__WORK TO COMPLETE__
Repeat the data below, starting with the line that contains "This is a simple" and going on through the line that contains "[spn_to_c](https://github.com/expertsleepersltd/spn_to_c)", and leave the pictures out of your answer.

(Pictures paired with source code)
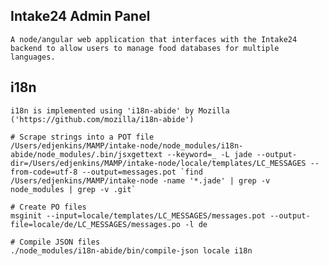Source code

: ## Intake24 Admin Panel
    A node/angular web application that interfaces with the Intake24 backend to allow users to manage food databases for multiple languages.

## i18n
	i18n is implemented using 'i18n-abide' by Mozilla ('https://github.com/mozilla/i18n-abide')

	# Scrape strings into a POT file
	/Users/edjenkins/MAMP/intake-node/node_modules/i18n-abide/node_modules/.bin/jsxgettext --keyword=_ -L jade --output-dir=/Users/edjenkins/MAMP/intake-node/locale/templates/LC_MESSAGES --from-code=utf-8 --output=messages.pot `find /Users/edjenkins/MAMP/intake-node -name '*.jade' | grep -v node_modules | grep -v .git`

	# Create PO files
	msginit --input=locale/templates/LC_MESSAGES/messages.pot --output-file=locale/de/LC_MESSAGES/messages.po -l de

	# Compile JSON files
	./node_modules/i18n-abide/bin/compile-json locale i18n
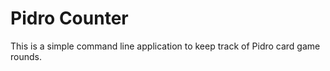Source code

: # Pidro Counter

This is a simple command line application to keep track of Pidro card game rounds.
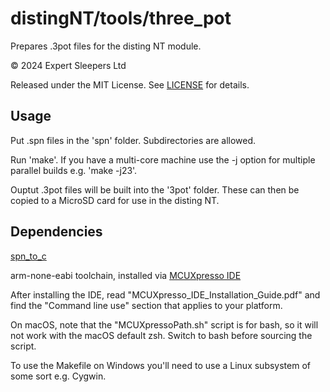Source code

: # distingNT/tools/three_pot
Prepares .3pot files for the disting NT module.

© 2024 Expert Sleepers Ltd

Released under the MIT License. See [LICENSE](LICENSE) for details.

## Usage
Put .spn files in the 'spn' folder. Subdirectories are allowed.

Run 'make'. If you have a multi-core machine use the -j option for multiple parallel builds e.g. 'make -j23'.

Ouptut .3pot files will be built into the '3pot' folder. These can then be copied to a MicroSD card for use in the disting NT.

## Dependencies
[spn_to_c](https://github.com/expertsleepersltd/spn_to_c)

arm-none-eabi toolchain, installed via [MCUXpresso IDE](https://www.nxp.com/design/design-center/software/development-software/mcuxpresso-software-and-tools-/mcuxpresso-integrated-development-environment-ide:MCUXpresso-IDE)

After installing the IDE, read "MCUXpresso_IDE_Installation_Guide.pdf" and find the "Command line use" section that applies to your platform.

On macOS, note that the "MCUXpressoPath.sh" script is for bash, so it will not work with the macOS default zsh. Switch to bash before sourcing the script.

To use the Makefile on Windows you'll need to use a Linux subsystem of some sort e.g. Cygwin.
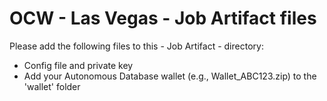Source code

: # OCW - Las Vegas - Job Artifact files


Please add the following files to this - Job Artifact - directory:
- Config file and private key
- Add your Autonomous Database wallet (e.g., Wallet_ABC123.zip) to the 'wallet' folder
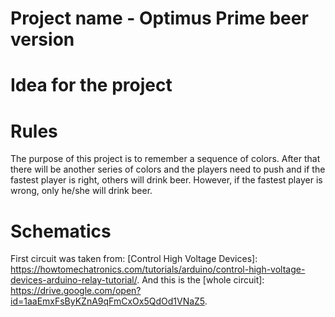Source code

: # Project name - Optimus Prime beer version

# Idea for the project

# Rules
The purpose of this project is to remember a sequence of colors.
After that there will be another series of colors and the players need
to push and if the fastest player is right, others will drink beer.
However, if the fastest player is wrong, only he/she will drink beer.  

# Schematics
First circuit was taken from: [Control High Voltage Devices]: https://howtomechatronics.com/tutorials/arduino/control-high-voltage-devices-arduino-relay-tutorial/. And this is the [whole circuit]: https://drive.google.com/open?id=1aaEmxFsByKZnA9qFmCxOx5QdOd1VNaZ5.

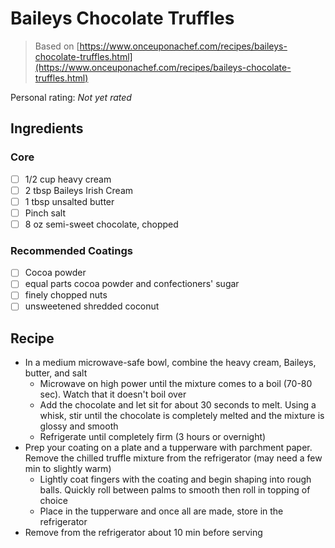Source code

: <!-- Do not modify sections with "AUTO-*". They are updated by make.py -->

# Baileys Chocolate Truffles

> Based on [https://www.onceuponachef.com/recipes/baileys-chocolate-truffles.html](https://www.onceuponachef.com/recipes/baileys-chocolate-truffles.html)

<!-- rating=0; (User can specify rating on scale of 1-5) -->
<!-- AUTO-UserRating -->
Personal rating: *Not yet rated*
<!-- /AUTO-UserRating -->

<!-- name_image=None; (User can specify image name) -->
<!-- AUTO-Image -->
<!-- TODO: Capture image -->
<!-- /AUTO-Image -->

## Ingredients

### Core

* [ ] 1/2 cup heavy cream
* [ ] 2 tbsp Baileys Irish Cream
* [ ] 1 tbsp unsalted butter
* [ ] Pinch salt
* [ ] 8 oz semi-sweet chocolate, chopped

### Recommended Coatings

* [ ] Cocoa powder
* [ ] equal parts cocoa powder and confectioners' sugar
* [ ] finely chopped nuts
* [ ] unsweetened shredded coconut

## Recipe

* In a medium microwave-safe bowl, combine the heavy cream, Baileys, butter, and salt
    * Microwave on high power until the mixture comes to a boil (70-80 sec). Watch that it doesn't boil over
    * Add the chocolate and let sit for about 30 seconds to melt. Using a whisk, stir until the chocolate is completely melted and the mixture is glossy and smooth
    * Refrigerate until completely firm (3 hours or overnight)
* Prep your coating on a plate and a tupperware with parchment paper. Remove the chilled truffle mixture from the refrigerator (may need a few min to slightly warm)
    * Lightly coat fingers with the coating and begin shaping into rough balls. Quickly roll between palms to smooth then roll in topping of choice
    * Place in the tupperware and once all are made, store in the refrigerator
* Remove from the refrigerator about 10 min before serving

==

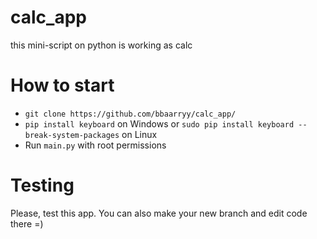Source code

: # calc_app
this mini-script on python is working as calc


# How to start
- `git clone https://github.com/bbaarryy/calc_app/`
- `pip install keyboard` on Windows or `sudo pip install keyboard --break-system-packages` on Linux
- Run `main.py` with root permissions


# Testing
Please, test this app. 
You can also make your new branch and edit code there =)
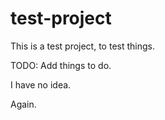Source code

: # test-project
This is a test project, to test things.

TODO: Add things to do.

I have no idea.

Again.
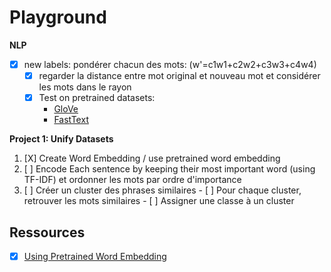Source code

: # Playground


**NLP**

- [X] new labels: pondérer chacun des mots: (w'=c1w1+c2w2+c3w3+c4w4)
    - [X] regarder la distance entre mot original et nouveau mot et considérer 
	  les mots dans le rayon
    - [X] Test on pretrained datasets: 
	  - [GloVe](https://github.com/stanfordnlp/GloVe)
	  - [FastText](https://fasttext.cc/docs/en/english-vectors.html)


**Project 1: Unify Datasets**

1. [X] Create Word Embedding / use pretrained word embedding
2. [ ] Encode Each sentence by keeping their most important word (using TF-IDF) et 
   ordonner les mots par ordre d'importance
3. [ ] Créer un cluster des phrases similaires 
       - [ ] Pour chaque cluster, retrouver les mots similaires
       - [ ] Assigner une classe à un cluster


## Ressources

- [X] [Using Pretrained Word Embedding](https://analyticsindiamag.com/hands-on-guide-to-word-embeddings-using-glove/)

__WRITTEN ANSWER__
This is a simple command line application to keep track of Pidro card game rounds.
Source code

: # distingNT/tools/three_pot
Prepares .3pot files for the disting NT module.

© 2024 Expert Sleepers Ltd

Released under the MIT License. See [LICENSE](LICENSE) for details.

## Usage
Put .spn files in the 'spn' folder. Subdirectories are allowed.

Run 'make'. If you have a multi-core machine use the -j option for multiple parallel builds e.g. 'make -j23'.

Ouptut .3pot files will be built into the '3pot' folder. These can then be copied to a MicroSD card for use in the disting NT.

## Dependencies
[spn_to_c](https://github.com/expertsleepersltd/spn_to_c)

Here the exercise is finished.